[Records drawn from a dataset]
****************************************

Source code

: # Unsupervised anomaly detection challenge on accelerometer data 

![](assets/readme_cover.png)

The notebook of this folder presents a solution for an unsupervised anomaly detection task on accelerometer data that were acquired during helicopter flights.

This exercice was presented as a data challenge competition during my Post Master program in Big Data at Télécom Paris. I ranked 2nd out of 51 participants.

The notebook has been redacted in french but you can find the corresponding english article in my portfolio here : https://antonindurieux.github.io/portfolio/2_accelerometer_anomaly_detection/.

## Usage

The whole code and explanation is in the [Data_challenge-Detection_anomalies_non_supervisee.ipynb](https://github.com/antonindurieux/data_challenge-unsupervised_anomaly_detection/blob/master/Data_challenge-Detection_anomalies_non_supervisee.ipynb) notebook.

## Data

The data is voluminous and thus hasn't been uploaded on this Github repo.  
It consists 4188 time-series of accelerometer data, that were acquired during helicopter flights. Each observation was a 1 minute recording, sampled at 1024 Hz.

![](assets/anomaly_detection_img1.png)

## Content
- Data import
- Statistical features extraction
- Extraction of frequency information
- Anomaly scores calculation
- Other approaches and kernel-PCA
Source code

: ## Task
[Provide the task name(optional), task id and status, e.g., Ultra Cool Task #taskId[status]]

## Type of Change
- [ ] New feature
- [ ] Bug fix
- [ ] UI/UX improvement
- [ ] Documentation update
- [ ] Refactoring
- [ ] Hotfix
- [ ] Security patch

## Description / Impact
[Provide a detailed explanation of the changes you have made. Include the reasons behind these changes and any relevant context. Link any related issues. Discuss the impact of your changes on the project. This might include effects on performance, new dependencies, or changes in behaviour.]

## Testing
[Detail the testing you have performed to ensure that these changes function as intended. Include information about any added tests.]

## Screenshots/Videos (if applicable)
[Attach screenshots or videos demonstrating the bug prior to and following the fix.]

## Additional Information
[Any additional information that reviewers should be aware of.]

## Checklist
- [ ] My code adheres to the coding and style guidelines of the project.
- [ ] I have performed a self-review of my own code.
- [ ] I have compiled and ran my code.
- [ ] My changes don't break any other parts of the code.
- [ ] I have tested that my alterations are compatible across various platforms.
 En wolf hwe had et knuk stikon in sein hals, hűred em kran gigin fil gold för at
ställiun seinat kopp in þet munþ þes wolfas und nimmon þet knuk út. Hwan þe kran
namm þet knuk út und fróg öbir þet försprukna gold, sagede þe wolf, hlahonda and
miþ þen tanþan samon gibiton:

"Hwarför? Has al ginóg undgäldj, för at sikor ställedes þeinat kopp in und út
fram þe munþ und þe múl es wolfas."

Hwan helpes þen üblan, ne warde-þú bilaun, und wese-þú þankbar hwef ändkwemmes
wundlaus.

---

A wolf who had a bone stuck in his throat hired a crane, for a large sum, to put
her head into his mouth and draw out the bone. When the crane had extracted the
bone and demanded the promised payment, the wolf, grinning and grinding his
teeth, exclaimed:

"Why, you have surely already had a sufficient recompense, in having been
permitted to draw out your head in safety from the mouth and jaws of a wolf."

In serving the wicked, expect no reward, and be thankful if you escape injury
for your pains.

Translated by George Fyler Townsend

****************************************

**Requirement**
Would you print, exactly as written, every line above from the one holding "## Type of Change" through the one holding "## Description / Impact", with both included and no other lines?

**Response**
## Type of Change
- [ ] New feature
- [ ] Bug fix
- [ ] UI/UX improvement
- [ ] Documentation update
- [ ] Refactoring
- [ ] Hotfix
- [ ] Security patch

## Description / Impact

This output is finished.